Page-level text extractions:
◇ ◇ ◇ ◇ ◇

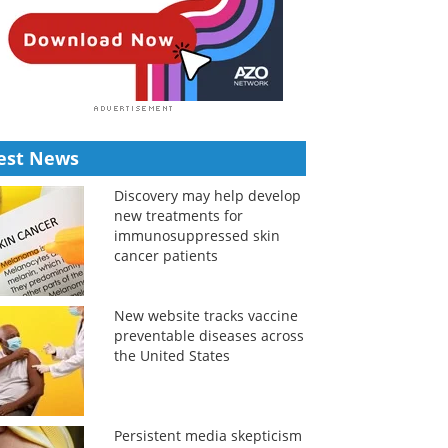
est News
Discovery may help develop
new treatments for
immunosuppressed skin
cancer patients
New website tracks vaccine
preventable diseases across
the United States
Persistent media skepticism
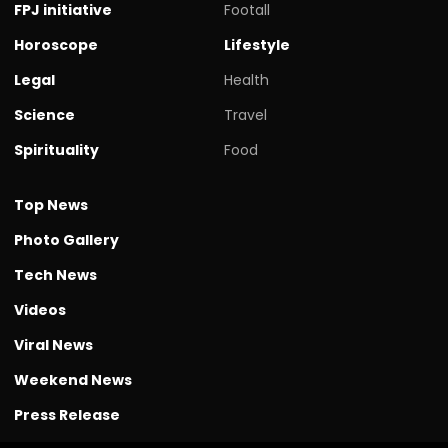
FPJ initiative
Footall
Horoscope
Lifestyle
Legal
Health
Science
Travel
Spirituality
Food
Top News
Photo Gallery
Tech News
Videos
Viral News
Weekend News
Press Release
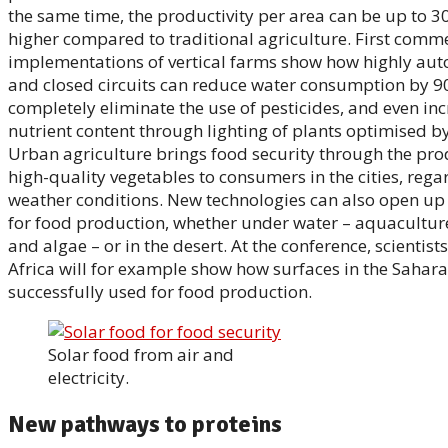
the same time, the productivity per area can be up to 3
higher compared to traditional agriculture. First comme
implementations of vertical farms show how highly au
and closed circuits can reduce water consumption by 90
completely eliminate the use of pesticides, and even inc
nutrient content through lighting of plants optimised b
Urban agriculture brings food security through the pro
high-quality vegetables to consumers in the cities, rega
weather conditions. New technologies can also open up
for food production, whether under water – aquaculture
and algae – or in the desert. At the conference, scientist
Africa will for example show how surfaces in the Sahara
successfully used for food production.
Solar food from air and
electricity.
New pathways to proteins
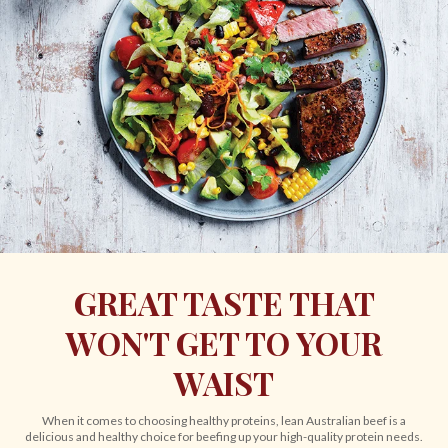
GREAT TASTE THAT
WON'T GET TO YOUR
WAIST
When it comes to choosing healthy proteins, lean Australian beef is a
delicious and healthy choice for beefing up your high-quality protein needs.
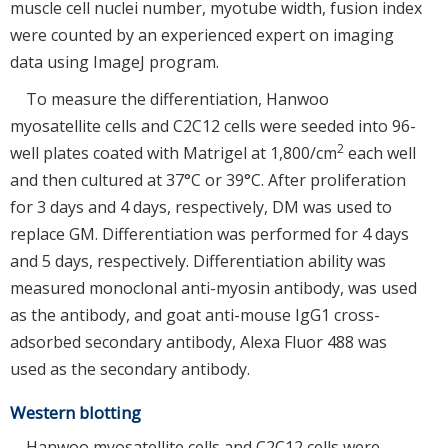
muscle cell nuclei number, myotube width, fusion index
were counted by an experienced expert on imaging
data using ImageJ program.
To measure the differentiation, Hanwoo
myosatellite cells and C2C12 cells were seeded into 96-
2
well plates coated with Matrigel at 1,800/cm
each well
and then cultured at 37°C or 39°C. After proliferation
for 3 days and 4 days, respectively, DM was used to
replace GM. Differentiation was performed for 4 days
and 5 days, respectively. Differentiation ability was
measured monoclonal anti-myosin antibody, was used
as the antibody, and goat anti-mouse IgG1 cross-
adsorbed secondary antibody, Alexa Fluor 488 was
used as the secondary antibody.
Western blotting
Hanwoo myosatellite cells and C2C12 cells were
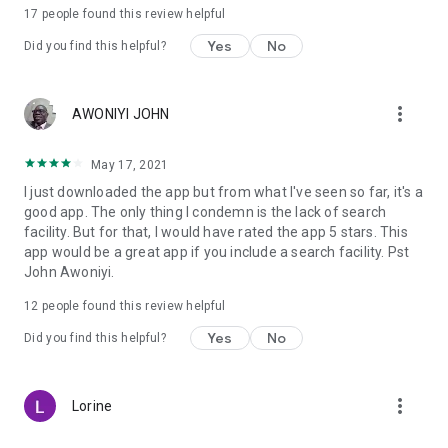
17
people found this review helpful
Download and study the complete Bible with the Old and the
New Testament:
Yes
No
Did you find this helpful?
Chose a chapter, book or verse:
Old Testament:
more_vert
AWONIYI JOHN
• Pentateuch (5: Genesis, Exodus, Leviticus, Numbers,
Deuteronomy) and Historical books (12: Joshua, Judges,
May 17, 2021
Ruth, 1 Samuel, 2 Samuel, 1 Kings, 2 Kings, 1 Chronicles, 2
I just downloaded the app but from what I've seen so far, it's a
Chronicles, Ezra, Nehemiah, Esther)
good app. The only thing I condemn is the lack of search
• Poetic books (5: Job, Psalms, Proverbs, Ecclesiastes, Song
facility. But for that, I would have rated the app 5 stars. This
of Solomon)
app would be a great app if you include a search facility. Pst
• Prophetic Books (17: Isaiah, Jeremiah, Lamentations,
John Awoniyi.
Ezekiel, Daniel, Hosea, Joel, Amos, Obadiah, Jonah, Micah,
Nahum, Habakkuk, Zephaniah, Haggai, Zechariah, and
12
people found this review helpful
Malachi)
Yes
No
Did you find this helpful?
New Testament:
• Gospels (4: Matthew, Mark, Luke, John) and Acts of the
more_vert
Lorine
Apostles (1)
• Letters from St. Paul (14: Romans, 1 Corinthians, 2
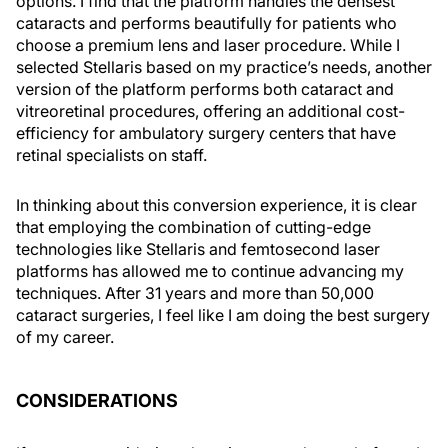
options. I find that the platform handles the densest
cataracts and performs beautifully for patients who
choose a premium lens and laser procedure. While I
selected Stellaris based on my practice’s needs, another
version of the platform performs both cataract and
vitreoretinal procedures, offering an additional cost-
efficiency for ambulatory surgery centers that have
retinal specialists on staff.
In thinking about this conversion experience, it is clear
that employing the combination of cutting-edge
technologies like Stellaris and femtosecond laser
platforms has allowed me to continue advancing my
techniques. After 31 years and more than 50,000
cataract surgeries, I feel like I am doing the best surgery
of my career.
CONSIDERATIONS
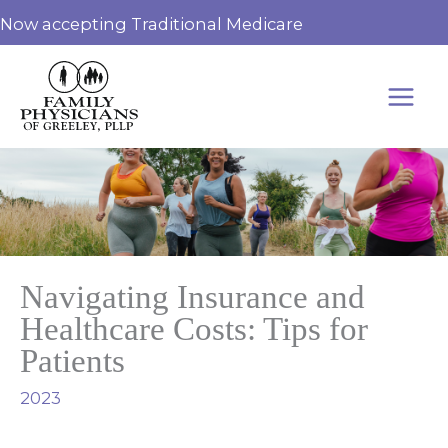
Skip
Now accepting Traditional Medicare
to
content
Navigating Insurance and
Healthcare Costs: Tips for
Patients
2023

◇ ◇ ◇ ◇ ◇

● Exercise prompt
Copy word for word each line of the data above, from the first through the one containing "the same time, the", and include no pictures.

● Solution to this task
est News
Discovery may help develop
new treatments for
immunosuppressed skin
cancer patients
New website tracks vaccine
preventable diseases across
the United States
Persistent media skepticism
FPJ initiative
Footall
Horoscope
Lifestyle
Legal
Health
Science
Travel
Spirituality
Food
Top News
Photo Gallery
Tech News
Videos
Viral News
Weekend News
Press Release
the same time, the productivity per area can be up to 3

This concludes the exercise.